I went to Blackpool the other night. This is generally something of a mistake at the best of times. The Illuminations were switched off early, we got lost trying to get there, even the trams weren't running. It was, basically, fail, and by the end of the evening when we returned to the car we were almost laughing at the sheer despair of the place.
At which point we overheard a frankly appalling conversation on the other side of the road, as a burly man attempted to tell a passing gent about why “Come with me, mate! She'll look after you really well, I'll give you a good price for her, you'll have a good night!” The man he was cajoling walked on quickly. The burly man had a drunken man following him. It was with a sinking feeling that we realised that the burly man was probably a pimp, and lady of which he was talking was probably a prostitute.

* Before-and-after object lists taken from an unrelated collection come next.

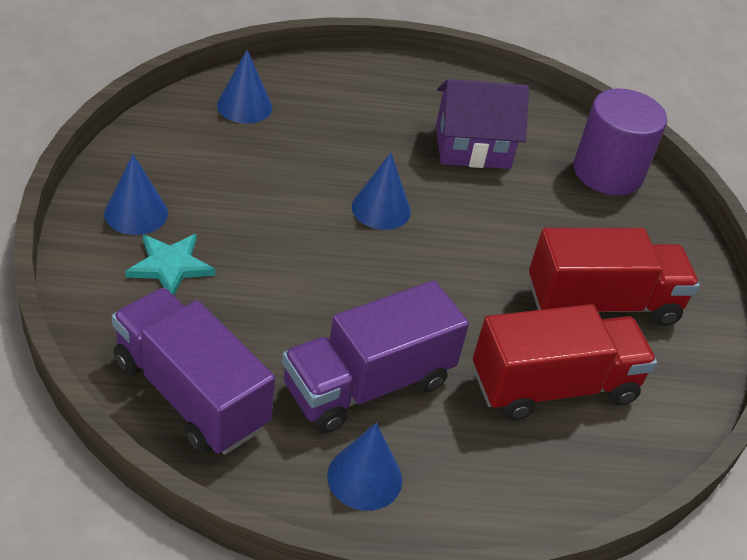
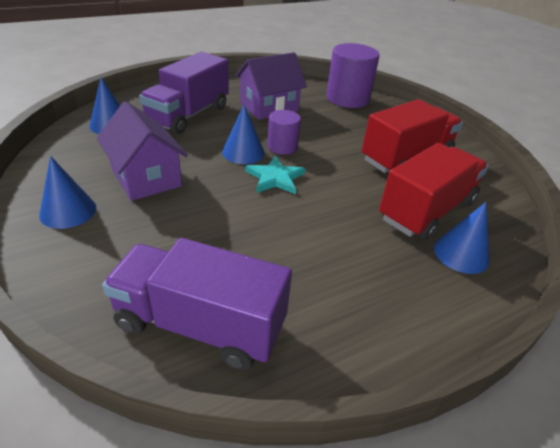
camera: 25 degrees left, 5 degrees down
(170, 266) = (119, 236): turquoise star -> turquoise star (275, 178)
(241, 201) = (146, 177): none -> purple house
(364, 477) = (376, 323): blue cone -> blue cone (461, 254)
(367, 384) = (322, 257): purple truck -> purple truck (188, 115)
(439, 219) = (282, 147): none -> purple cylinder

Cue my liberal heart bleeding all over the pavement. Oh, god, the poor woman.
As I have discussed before, I am a feminist. I am, overall, not in favour of sex work in an area where it is not legalised. I absolutely think it should be legalised, and self-policed, which would make it safer for all concerned. As the law stands in the UK, it is consistently the women who suffer. I fully understand that there are those involved with sex work that do so voluntarily and enjoy the work.
Perhaps the woman (women?) they were discussing were fully and completely engaged with their work and did so out of choice. Not the kind of choice where it's that or starve, or the kind of choice where it pays for the drugs. The kind of choice where it's that, or be killed. That's no choice at all. Blackpool has, shall we say, a reputation for the kind of women who have no choice at all. And frankly, I really don't like the idea of a man selling a woman like you might sell a potato.
So all I could think about was the woman, and that by watching the interaction all I was doing was facilitating her abuse.
There are so many things wrong with the above sentence. Firstly, I have no idea that what I thought I saw and heard was really what was happening. I have no idea of the state of the woman or women even if my assumptions were correct. And even if it was all of my worst fears, what could I do? I could confront the man, who might have been armed. I'm a short woman with the physical strength of a bowl of noodles. Even if I had over-powered him, how would that have helped the woman in the long run? I couldn't describe the man, and I don't know where they eventually ended up, so I couldn't get the police involved – and indeed, I'm not sure how helpful the police would be.
Finally, my feelings of guilt mean that I am taking away the attention from the women involved and making it about me, and even using it for blogging, which is maybe the worst thing of all.